* Dataset excerpts
*-*-*

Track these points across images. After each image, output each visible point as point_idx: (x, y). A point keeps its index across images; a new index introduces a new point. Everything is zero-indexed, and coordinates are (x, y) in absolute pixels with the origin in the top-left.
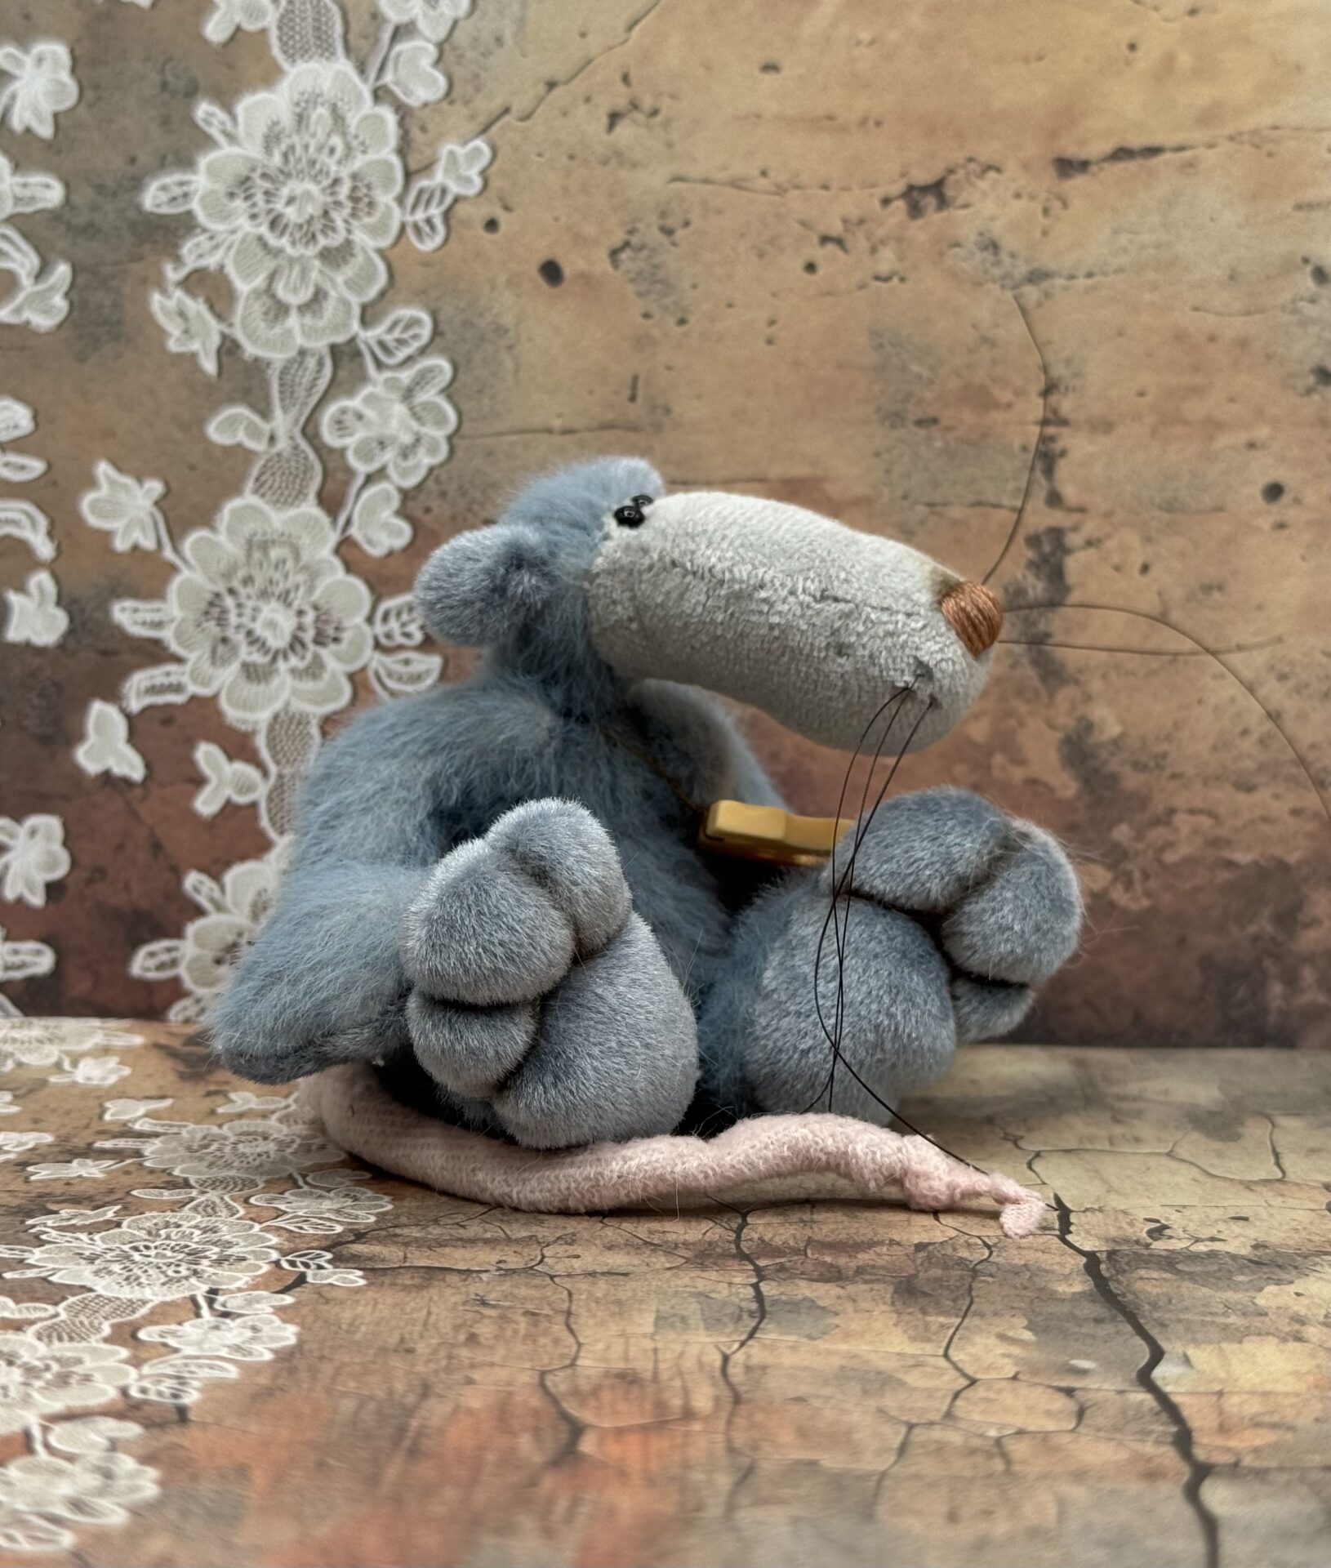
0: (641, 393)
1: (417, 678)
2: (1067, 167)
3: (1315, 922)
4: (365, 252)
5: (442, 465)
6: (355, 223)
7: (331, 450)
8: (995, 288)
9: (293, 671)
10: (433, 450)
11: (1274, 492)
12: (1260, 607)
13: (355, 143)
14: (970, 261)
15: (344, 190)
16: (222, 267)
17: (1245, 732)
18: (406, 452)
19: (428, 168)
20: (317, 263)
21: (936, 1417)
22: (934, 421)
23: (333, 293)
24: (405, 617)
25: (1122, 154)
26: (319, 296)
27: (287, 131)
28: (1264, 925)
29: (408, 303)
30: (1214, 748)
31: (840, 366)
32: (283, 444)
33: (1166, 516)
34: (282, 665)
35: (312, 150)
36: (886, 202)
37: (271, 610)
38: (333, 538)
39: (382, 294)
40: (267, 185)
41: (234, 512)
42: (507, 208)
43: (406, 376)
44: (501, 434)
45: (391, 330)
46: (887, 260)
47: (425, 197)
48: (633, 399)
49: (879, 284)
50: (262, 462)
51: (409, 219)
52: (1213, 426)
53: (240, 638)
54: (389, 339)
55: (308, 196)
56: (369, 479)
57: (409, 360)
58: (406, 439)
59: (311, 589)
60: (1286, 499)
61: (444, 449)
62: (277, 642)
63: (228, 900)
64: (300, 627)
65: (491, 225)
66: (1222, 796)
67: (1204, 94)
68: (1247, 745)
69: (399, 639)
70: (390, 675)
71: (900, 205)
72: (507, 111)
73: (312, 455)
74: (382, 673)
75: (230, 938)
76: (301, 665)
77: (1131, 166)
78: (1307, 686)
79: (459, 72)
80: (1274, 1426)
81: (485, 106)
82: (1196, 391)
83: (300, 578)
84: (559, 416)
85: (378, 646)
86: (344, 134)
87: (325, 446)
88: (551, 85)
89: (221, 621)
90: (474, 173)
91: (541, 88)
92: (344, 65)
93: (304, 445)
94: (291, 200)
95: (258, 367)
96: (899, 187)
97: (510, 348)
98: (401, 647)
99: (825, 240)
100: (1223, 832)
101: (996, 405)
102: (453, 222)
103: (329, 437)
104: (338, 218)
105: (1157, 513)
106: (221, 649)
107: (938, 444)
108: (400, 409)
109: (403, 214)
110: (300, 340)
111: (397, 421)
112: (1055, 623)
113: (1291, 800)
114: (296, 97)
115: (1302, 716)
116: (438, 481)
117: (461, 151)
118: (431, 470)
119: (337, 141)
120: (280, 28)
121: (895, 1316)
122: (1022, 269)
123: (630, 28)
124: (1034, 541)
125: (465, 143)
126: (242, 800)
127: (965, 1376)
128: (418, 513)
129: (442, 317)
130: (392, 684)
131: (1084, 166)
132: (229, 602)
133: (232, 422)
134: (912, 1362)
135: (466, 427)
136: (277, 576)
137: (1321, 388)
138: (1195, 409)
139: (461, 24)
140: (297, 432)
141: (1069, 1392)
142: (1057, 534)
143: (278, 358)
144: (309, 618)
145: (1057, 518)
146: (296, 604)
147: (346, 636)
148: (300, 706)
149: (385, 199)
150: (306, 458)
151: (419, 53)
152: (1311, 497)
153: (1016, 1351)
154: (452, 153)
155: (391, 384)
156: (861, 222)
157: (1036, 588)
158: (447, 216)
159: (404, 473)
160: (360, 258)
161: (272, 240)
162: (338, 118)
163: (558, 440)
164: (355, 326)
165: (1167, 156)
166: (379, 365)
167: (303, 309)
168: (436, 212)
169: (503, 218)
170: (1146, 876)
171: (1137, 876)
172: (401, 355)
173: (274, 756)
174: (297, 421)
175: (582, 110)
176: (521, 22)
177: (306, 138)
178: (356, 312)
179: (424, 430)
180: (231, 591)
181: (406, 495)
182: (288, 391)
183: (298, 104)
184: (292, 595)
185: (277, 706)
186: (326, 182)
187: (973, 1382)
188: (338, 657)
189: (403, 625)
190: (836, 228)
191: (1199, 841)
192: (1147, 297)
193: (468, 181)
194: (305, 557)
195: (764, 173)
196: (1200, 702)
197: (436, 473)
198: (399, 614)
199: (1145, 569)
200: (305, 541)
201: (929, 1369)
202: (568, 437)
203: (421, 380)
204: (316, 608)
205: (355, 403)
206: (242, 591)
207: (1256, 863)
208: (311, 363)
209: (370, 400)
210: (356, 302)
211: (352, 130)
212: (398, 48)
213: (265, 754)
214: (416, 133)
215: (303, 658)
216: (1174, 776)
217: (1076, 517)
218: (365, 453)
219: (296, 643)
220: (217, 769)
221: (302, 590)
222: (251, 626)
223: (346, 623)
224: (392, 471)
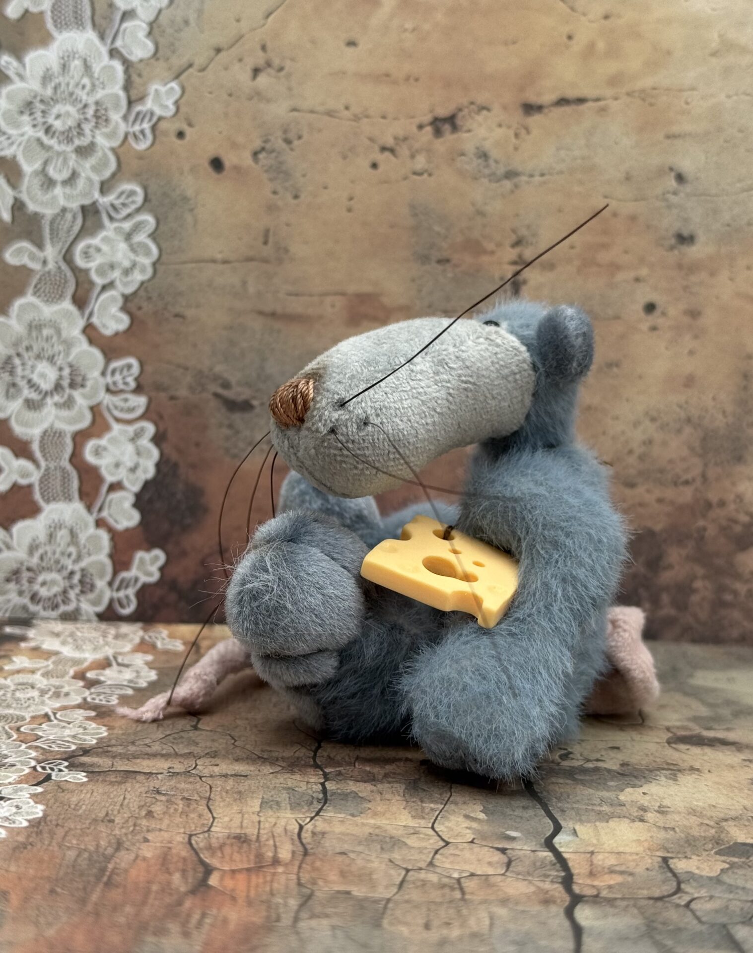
0: (271, 240)
1: (131, 410)
2: (530, 109)
3: (670, 567)
4: (103, 150)
5: (150, 280)
6: (97, 132)
7: (81, 270)
8: (485, 181)
9: (56, 404)
10: (143, 270)
11: (650, 308)
12: (640, 377)
13: (97, 83)
14: (471, 164)
15: (90, 111)
16: (15, 157)
17: (631, 452)
18: (127, 272)
19: (142, 99)
20: (74, 156)
21: (423, 865)
22: (448, 261)
23: (83, 175)
24: (125, 372)
25: (563, 102)
26: (74, 176)
27: (56, 74)
29: (129, 180)
31: (392, 227)
32: (51, 266)
34: (49, 401)
35: (71, 87)
36: (421, 127)
37: (43, 367)
38: (81, 323)
39: (114, 175)
40: (42, 107)
41: (21, 306)
42: (190, 125)
43: (127, 226)
44: (184, 263)
45: (119, 197)
46: (421, 162)
47: (141, 117)
48: (266, 243)
49: (415, 177)
50: (38, 277)
51: (131, 130)
52: (615, 267)
53: (23, 384)
54: (117, 202)
55: (68, 114)
56: (104, 288)
57: (129, 216)
58: (127, 264)
59: (67, 354)
60: (657, 313)
61: (150, 271)
62: (46, 386)
63: (15, 543)
64: (61, 378)
65: (181, 135)
66: (616, 491)
67: (612, 67)
68: (632, 460)
69: (121, 386)
70: (116, 407)
71: (429, 129)
72: (190, 66)
73: (69, 274)
74: (111, 407)
75: (15, 566)
76: (61, 401)
77: (567, 109)
78: (668, 425)
79: (162, 41)
80: (622, 873)
81: (178, 62)
82: (605, 246)
83: (61, 348)
84: (221, 252)
85: (108, 390)
86: (91, 77)
87: (77, 267)
88: (218, 50)
89: (12, 373)
90: (170, 103)
91: (212, 53)
92: (90, 34)
93: (64, 267)
94: (58, 117)
95: (36, 218)
96: (428, 118)
97: (192, 210)
98: (122, 391)
99: (384, 149)
101: (485, 252)
102: (157, 133)
103: (80, 262)
104: (87, 128)
106: (12, 390)
107: (450, 275)
108: (123, 246)
109: (127, 127)
110: (62, 202)
111: (121, 253)
113: (657, 493)
114: (61, 55)
115: (664, 444)
116: (146, 290)
117: (163, 89)
118: (142, 283)
119: (86, 81)
120: (52, 12)
121: (405, 803)
122: (501, 170)
123: (267, 16)
125: (166, 84)
126: (23, 482)
127: (443, 840)
128: (134, 310)
129: (149, 191)
130: (117, 413)
131: (539, 108)
132: (17, 361)
133: (19, 251)
134: (412, 831)
135: (164, 257)
136: (46, 346)
137: (678, 246)
138: (603, 257)
139: (164, 12)
140: (60, 258)
141: (503, 851)
143: (48, 212)
144: (66, 372)
146: (59, 363)
147: (89, 384)
148: (60, 426)
149: (116, 117)
150: (65, 275)
151: (137, 29)
152: (672, 311)
153: (475, 825)
154: (156, 91)
155: (118, 230)
156: (405, 139)
158: (154, 128)
159: (126, 284)
160: (100, 154)
161: (46, 140)
162: (87, 67)
163: (220, 267)
164: (96, 195)
165: (590, 104)
166: (111, 218)
167: (65, 183)
168: (146, 126)
169: (188, 131)
172: (125, 212)
173: (44, 456)
174: (60, 252)
175: (237, 67)
176: (200, 12)
177: (67, 79)
178: (97, 186)
179: (138, 259)
180: (18, 355)
181: (127, 298)
182: (54, 233)
183: (63, 58)
184: (56, 358)
185: (45, 425)
186: (80, 106)
187: (447, 844)
188: (85, 396)
189: (124, 378)
190: (390, 142)
192: (577, 189)
193: (166, 107)
194: (64, 334)
195: (347, 108)
196: (604, 433)
197: (145, 285)
198: (122, 371)
200: (64, 325)
201: (422, 836)
202: (226, 266)
203: (137, 228)
204: (71, 366)
205: (96, 241)
206: (26, 355)
208: (69, 216)
209: (105, 240)
210: (96, 179)
211: (96, 75)
212: (125, 25)
213: (38, 454)
214: (135, 78)
215: (62, 397)
218: (101, 271)
219: (58, 387)
220: (8, 464)
221: (61, 356)
222: (31, 376)
223: (89, 376)
224: (118, 283)
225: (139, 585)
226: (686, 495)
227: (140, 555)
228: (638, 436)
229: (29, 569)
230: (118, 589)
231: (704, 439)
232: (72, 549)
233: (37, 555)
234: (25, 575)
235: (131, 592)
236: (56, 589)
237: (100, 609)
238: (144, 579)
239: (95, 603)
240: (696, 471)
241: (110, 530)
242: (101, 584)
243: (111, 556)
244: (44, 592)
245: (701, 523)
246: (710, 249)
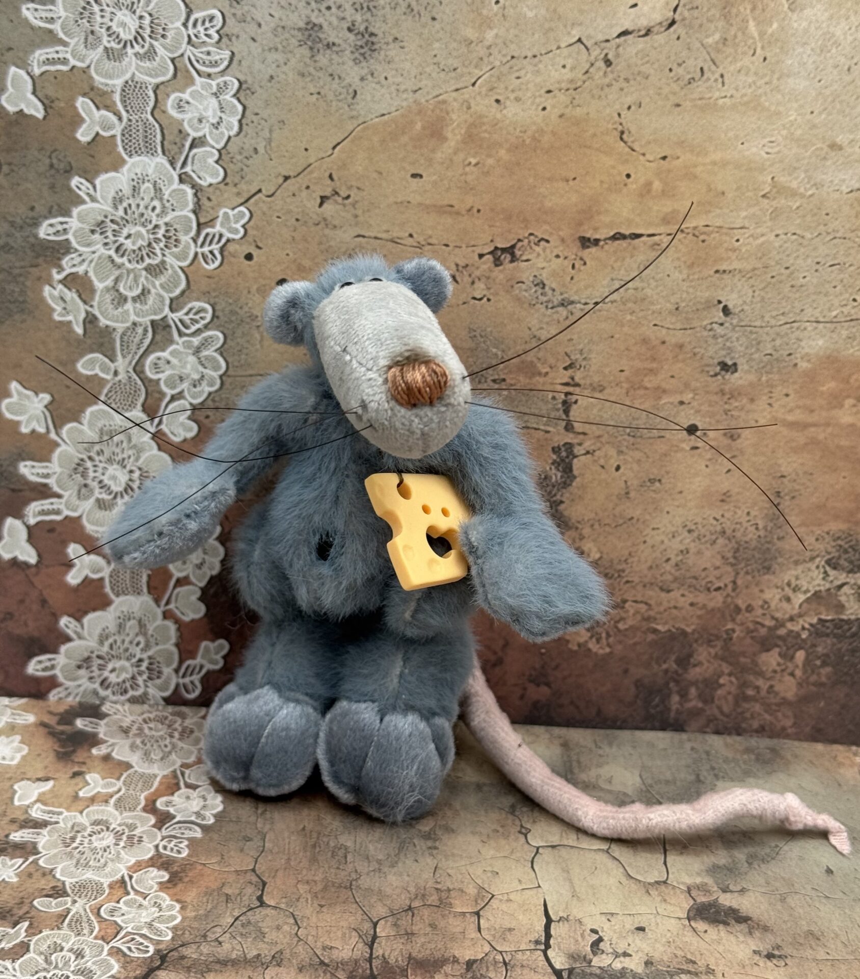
2: (586, 242)
3: (700, 664)
4: (172, 267)
5: (216, 391)
6: (167, 252)
7: (151, 380)
8: (542, 308)
10: (211, 384)
12: (681, 492)
13: (167, 205)
14: (528, 293)
15: (161, 232)
16: (86, 273)
17: (668, 560)
18: (195, 384)
19: (211, 222)
20: (144, 273)
22: (503, 380)
23: (153, 291)
25: (618, 237)
26: (145, 292)
27: (127, 196)
28: (671, 664)
29: (198, 300)
30: (651, 568)
32: (122, 376)
33: (632, 440)
34: (119, 501)
35: (141, 207)
36: (481, 256)
37: (113, 470)
38: (151, 430)
39: (183, 293)
40: (115, 227)
41: (92, 413)
42: (259, 247)
43: (196, 341)
44: (250, 376)
45: (187, 314)
46: (480, 289)
47: (209, 239)
49: (475, 302)
50: (108, 386)
51: (200, 250)
52: (660, 391)
53: (95, 484)
54: (186, 319)
55: (139, 235)
56: (173, 398)
57: (198, 332)
58: (196, 376)
59: (137, 460)
61: (218, 382)
62: (117, 488)
63: (85, 632)
64: (131, 480)
65: (249, 257)
66: (653, 594)
67: (667, 206)
68: (668, 567)
71: (489, 257)
72: (260, 191)
73: (139, 382)
75: (86, 654)
77: (623, 243)
78: (704, 536)
79: (231, 167)
81: (247, 189)
82: (653, 371)
83: (131, 452)
86: (161, 199)
87: (147, 378)
88: (286, 178)
89: (84, 475)
90: (238, 226)
91: (281, 180)
92: (161, 160)
93: (135, 376)
94: (128, 236)
95: (108, 332)
96: (489, 248)
97: (259, 328)
100: (652, 613)
101: (540, 374)
102: (226, 253)
103: (150, 374)
104: (157, 247)
105: (626, 437)
106: (83, 490)
107: (505, 393)
108: (192, 359)
109: (196, 248)
110: (133, 318)
111: (191, 366)
112: (566, 495)
113: (691, 598)
114: (132, 176)
115: (699, 553)
116: (213, 400)
117: (231, 213)
118: (210, 394)
119: (156, 203)
120: (123, 135)
122: (557, 299)
123: (334, 148)
124: (556, 450)
125: (233, 209)
126: (95, 576)
128: (202, 418)
129: (217, 308)
131: (596, 242)
132: (89, 464)
133: (92, 362)
135: (230, 372)
136: (117, 450)
137: (723, 373)
138: (650, 382)
139: (233, 139)
140: (131, 370)
142: (569, 447)
143: (120, 327)
144: (136, 475)
145: (569, 438)
146: (128, 468)
149: (186, 238)
150: (136, 384)
151: (207, 156)
154: (226, 214)
155: (187, 345)
156: (466, 265)
157: (556, 475)
158: (222, 250)
159: (194, 396)
160: (170, 271)
161: (118, 260)
162: (157, 190)
164: (167, 310)
165: (644, 239)
166: (181, 334)
167: (134, 300)
168: (215, 247)
169: (255, 253)
170: (608, 635)
171: (604, 635)
172: (193, 328)
174: (130, 363)
175: (305, 193)
176: (269, 141)
177: (138, 201)
178: (168, 302)
179: (206, 371)
180: (90, 458)
181: (194, 408)
182: (125, 345)
183: (133, 180)
184: (126, 462)
186: (150, 227)
190: (452, 268)
191: (639, 617)
192: (629, 317)
193: (236, 231)
194: (134, 441)
195: (411, 236)
196: (645, 542)
197: (213, 396)
199: (618, 468)
203: (205, 344)
204: (140, 469)
205: (165, 355)
206: (97, 458)
207: (669, 631)
208: (140, 330)
209: (174, 353)
210: (167, 297)
211: (166, 197)
212: (195, 151)
214: (204, 201)
216: (627, 582)
217: (581, 437)
218: (171, 383)
219: (128, 488)
220: (79, 559)
221: (132, 459)
222: (102, 478)
224: (186, 394)
225: (204, 671)
226: (717, 600)
227: (204, 644)
228: (676, 545)
229: (99, 657)
230: (184, 676)
231: (737, 550)
232: (141, 639)
233: (107, 644)
234: (96, 662)
235: (196, 678)
236: (124, 676)
237: (167, 694)
238: (208, 667)
239: (162, 688)
240: (728, 579)
241: (177, 621)
242: (167, 671)
243: (177, 645)
244: (113, 678)
245: (730, 626)
246: (752, 377)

*-*-*

* WHAT THE EXERCISE ASKS
The stretch of entries above that starts with the line containing "85: (378, 646)" and goes on through the line containing "101: (996, 405)" is to be transcribed exactly, and no other line is to be transcribed.

* PROBLEM SOLUTION
85: (378, 646)
86: (344, 134)
87: (325, 446)
88: (551, 85)
89: (221, 621)
90: (474, 173)
91: (541, 88)
92: (344, 65)
93: (304, 445)
94: (291, 200)
95: (258, 367)
96: (899, 187)
97: (510, 348)
98: (401, 647)
99: (825, 240)
100: (1223, 832)
101: (996, 405)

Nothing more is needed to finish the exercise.